Exercise text ▸
****************************************
Monday, September 16, 2013

Classic Review: The Phantom Tollbooth

Premise: Milo is transported to a land where the king of Dictionopolis loves words and the king of Digitopia loves numbers. The only solution to this problem is for Milo and his two friends to rescue the princesses, Rhyme and Reason, from imprisonment.

Title: The Phantom Tollbooth
Author: Norton Juster
Length: 272 pages
Genre: Fantasy
Series or Stand Alone: Stand Alone
Content Appropriate For: Grades 3-8

Three adjectives that describe this book: complex, amusing, fanciful

So... I may take some heat for this review. The Phantom Tollbooth is well-loved by many a folk, but I just couldn't get into it. I mean - YES, it's quirky and fun. And YES, the constant word play is nerd-core goodness. And YES, there are some thoughtful take-aways about appreciating life and the world all around you. BUT...
****************************************
Data ▸
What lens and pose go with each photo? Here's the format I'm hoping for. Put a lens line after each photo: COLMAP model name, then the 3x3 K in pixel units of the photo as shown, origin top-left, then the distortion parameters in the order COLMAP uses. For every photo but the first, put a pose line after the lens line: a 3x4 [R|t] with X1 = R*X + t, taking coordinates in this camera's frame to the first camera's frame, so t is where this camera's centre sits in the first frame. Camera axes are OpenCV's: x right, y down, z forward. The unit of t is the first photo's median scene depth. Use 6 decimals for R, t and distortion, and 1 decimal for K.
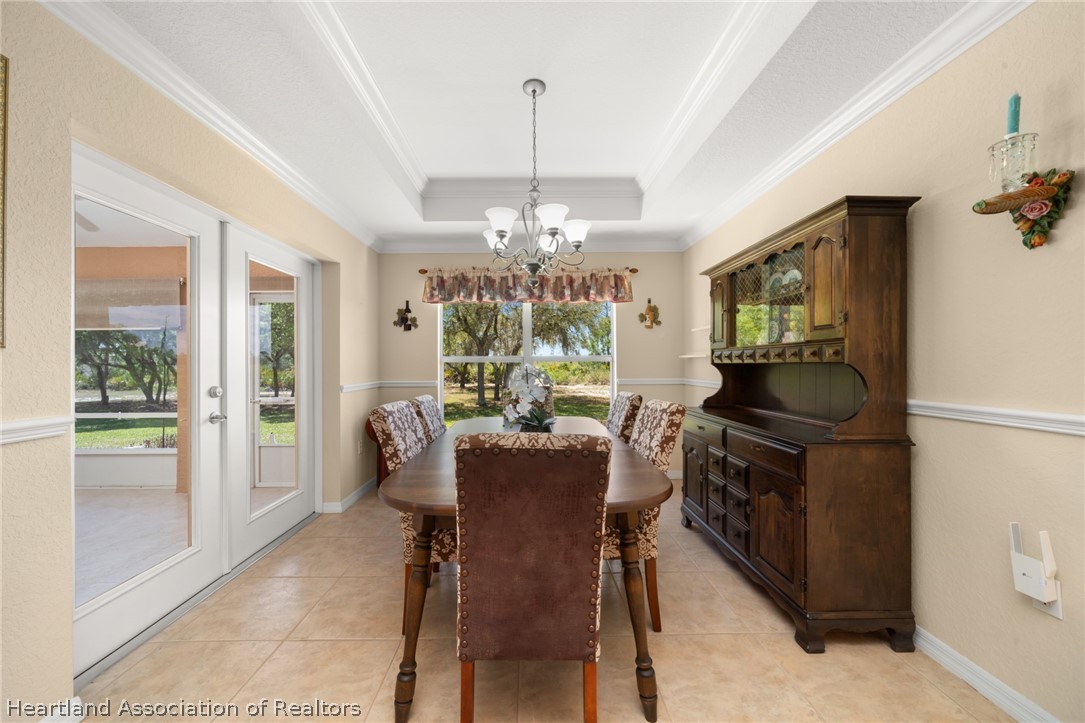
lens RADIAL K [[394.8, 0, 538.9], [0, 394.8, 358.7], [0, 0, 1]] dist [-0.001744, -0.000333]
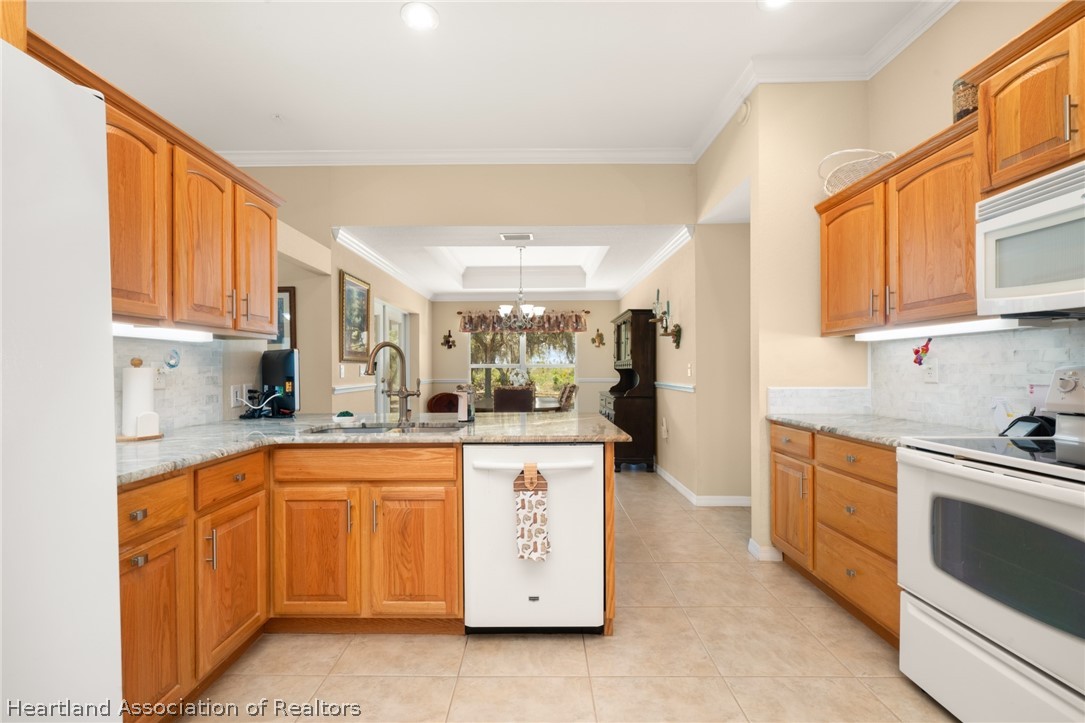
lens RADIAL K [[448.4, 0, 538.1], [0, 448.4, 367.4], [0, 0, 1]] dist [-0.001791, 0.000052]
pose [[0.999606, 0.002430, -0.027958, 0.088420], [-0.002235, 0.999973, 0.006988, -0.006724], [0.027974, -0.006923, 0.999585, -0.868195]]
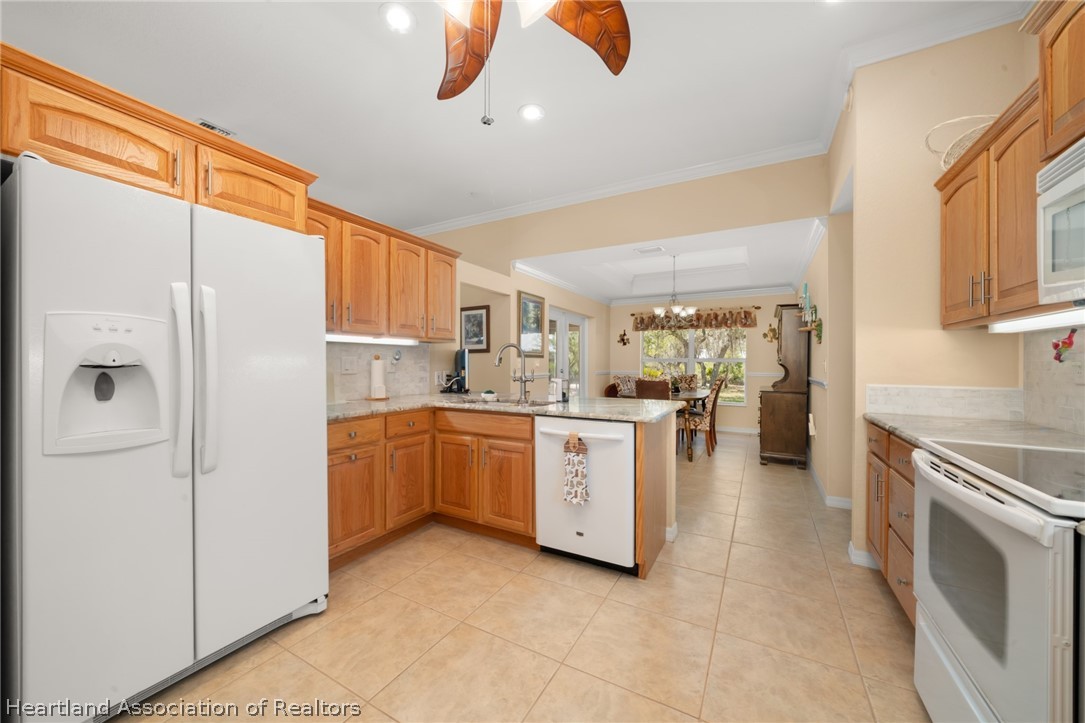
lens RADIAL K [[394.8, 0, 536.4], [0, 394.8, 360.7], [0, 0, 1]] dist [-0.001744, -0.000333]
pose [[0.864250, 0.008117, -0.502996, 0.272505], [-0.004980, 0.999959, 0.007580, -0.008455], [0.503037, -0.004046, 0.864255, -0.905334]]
****************************************
Actions to take ▸
(a) Reproduce the passage of the Phantom Tollbooth review between "Premise: Milo is transported" and "around you. BUT...", inclusive.
(b) Answer these questions using the Phantom Tollbooth review:
(i) What are the names of the two princesses Milo sets out to rescue?
(ii) How many pages long is the book?
(iii) Which three adjectives does the review use to describe the book?
The records were taken from an unrelated source.

Answers by item ▸
(a)
Premise: Milo is transported to a land where the king of Dictionopolis loves words and the king of Digitopia loves numbers. The only solution to this problem is for Milo and his two friends to rescue the princesses, Rhyme and Reason, from imprisonment.

Title: The Phantom Tollbooth
Author: Norton Juster
Length: 272 pages
Genre: Fantasy
Series or Stand Alone: Stand Alone
Content Appropriate For: Grades 3-8

Three adjectives that describe this book: complex, amusing, fanciful

So... I may take some heat for this review. The Phantom Tollbooth is well-loved by many a folk, but I just couldn't get into it. I mean - YES, it's quirky and fun. And YES, the constant word play is nerd-core goodness. And YES, there are some thoughtful take-aways about appreciating life and the world all around you. BUT...

(b)
(i) Rhyme and Reason
(ii) 272 pages
(iii) Complex, amusing, fanciful